Wie ich feststellen musste, besteht unter Akademikern und Kunstbegeisterten eine Tendenz, die Impressionisten mit ihren Blumenfeldern und ihren rotwangigen Mädchen als läppisch abzutun, als Futter für die Massen, und wenn man erst die tausendste Einkaufstasche mit Monets Lilienbild gesehen hat, ist das auch verständlich. Für Museen sind die Impressionisten Goldesel, denn die Ausstellungen bescheren den Museen stets einen wochen-, sogar monatelangen Besucheransturm, sodass man sie oft eher stirnrunzelnd betrachtet, nicht so sehr wegen der Maler selbst, sondern wegen der Massen, die die Bilder sehen wollen. Nimmt man die Impressionisten aus dem Kontext ihrer Zeit, scheinen sie nur »hübsche Bilder« zu malen. Und doch stellte der Impressionismus zu seiner Zeit einen Quantensprung in der Malerei und schließlich in der Kunst ganz allgemein dar. Die Künstler kamen aus allen Bereichen des Lebens, aus allen ökonomischen Schichten und hatten sehr unterschiedliche Vorstellungen von Gesellschaft und Kunst, doch allen gemein – das eine Element, das sie über die bloße Rebellion gegen die Tradition hinaus einte – war ihre Liebe zur Malerei. Ob es nun an der Erfindung der Fotografie lag, dem Umstand, dass aufgrund der industriellen Revolution die Mittelklasse an Einfluss gewann, oder einfach daran, dass Farbe in Tuben verfügbar wurde, was es dem Maler ermöglichte, sein Atelier zu verlassen und seine Welt und seine Zeit zu malen (was sich sowohl in der Technik als auch in der Philosophie ausdrückte, den Moment einzufangen) – das alles trug seinen Teil zum Erfolg der Impressionisten bei. Die Voraussetzung, der Kontext, war gegeben, und doch glaube ich, der Antrieb zu dieser Revolution lässt sich auf eine Gruppe von Leuten zurückführen, die ungeachtet ökonomischer und sozialer Ängste eine Idee verfolgten. Es spricht Mut aus diesen Bildern von stillen Teichen und rosigen Mädchen, ein Mut, der die nächste Generation inspirierte – von Toulouse-Lautrec, van Gogh, Gauguin bis hin zu Matisse und Picasso und somit bis zur modernen Kunst des 20. Jahrhunderts. Ich hoffe, das wurde in meinem düsteren, kleinen Märchen von der Farbe Blau deutlich.

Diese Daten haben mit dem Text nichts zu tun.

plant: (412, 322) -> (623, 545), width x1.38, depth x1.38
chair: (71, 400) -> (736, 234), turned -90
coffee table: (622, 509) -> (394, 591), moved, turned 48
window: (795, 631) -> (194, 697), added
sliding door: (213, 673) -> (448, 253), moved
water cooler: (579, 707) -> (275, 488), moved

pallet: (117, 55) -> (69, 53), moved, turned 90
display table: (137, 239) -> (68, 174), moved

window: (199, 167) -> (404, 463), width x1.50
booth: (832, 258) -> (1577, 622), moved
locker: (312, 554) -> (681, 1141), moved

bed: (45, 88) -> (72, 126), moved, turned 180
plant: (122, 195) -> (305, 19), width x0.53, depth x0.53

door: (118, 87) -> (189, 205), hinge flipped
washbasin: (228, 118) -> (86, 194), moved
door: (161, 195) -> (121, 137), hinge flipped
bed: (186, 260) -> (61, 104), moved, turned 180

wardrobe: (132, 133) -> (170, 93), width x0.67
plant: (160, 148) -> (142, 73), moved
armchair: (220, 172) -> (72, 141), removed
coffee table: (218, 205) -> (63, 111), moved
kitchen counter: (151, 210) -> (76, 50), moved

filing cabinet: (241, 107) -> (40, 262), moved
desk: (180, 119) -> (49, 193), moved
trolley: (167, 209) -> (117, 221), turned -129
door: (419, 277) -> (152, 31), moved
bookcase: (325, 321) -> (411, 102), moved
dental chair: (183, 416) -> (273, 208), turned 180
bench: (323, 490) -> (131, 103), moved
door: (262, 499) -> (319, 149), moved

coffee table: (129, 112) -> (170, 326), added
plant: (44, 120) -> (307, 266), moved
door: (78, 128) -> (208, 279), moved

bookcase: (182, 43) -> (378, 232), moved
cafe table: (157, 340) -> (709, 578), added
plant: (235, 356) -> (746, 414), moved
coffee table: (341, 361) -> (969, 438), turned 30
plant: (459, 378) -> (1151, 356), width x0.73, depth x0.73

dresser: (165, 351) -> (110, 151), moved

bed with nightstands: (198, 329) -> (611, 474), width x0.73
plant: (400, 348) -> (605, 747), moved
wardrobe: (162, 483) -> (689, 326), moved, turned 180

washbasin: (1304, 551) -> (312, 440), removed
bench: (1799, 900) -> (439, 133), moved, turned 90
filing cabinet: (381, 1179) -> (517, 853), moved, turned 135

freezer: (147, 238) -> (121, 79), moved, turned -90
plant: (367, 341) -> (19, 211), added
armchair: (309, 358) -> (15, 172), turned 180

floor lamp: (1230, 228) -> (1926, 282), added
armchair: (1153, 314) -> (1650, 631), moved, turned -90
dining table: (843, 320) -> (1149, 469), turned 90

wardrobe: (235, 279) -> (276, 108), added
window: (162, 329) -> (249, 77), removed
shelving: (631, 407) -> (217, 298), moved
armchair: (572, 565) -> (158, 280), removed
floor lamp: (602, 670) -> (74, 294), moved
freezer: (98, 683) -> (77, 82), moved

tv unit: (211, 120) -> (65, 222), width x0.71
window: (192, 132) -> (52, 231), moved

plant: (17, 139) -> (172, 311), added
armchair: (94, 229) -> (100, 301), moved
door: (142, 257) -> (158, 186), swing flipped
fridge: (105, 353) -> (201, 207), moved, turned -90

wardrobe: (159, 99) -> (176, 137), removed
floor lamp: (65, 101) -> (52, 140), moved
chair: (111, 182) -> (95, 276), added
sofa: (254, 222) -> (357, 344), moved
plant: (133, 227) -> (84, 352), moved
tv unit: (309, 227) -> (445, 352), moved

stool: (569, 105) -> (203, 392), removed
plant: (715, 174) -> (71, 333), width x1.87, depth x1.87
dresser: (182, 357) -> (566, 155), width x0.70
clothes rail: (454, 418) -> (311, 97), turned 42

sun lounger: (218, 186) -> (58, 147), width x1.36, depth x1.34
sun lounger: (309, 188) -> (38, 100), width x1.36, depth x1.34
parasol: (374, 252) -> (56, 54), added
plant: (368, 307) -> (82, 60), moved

Samuel Johnson sagte: »Man muss eine halbe Bibliothek durchblättern, bis man ein Buch zusammenhat«, aber leider stößt man bei der Recherche auf verdammt wenige brauchbare Bücher. Hier sind einige:

Wenn Sie sich für den Aufstieg des Impressionismus interessieren, versuchen Sie es mit The Private Lives of the Impressionists von Sue Roe (Harper Collins, 2006 – deutsch: »Das private Leben der Impressionisten«, Parthas Verlag, 2007). Was weitere Informationen zu Henri Toulouse-Lautrec angeht, so bietet der Taschen Verlag mit dem Band Toulouse-Lautrec von Gilles Néret, bearbeitet von Ingo F. Walther, eine schöne Sammlung von Gemälden und Fotografien, eingebunden in eine gut lesbare Biografie. Als weitere Lektüre zu Farben und ihrer Herkunft empfehle ich Color von Victoria Finlay (Random House, 2002 – deutsch »Das Geheimnis der Farben«, List Verlag, 2003), die abenteuerliche Geschichte einer Frau, die zu den Ursprungsorten der großen natürlichen Pigmente reist und im Zuge dessen interessante historische Hintergründe und Anekdoten erzählt, wobei sie sowohl die Wissenschaft als auch die Geografie der Farben zum Leben erweckt. Auch Philip Balls Bright Earth (University of Chicago Press, 2001) erkundet mit lyrischer Prosa die Geschichte und Wissenschaft der Farben hinsichtlich ihrer kunstgeschichtlichen Bedeutung.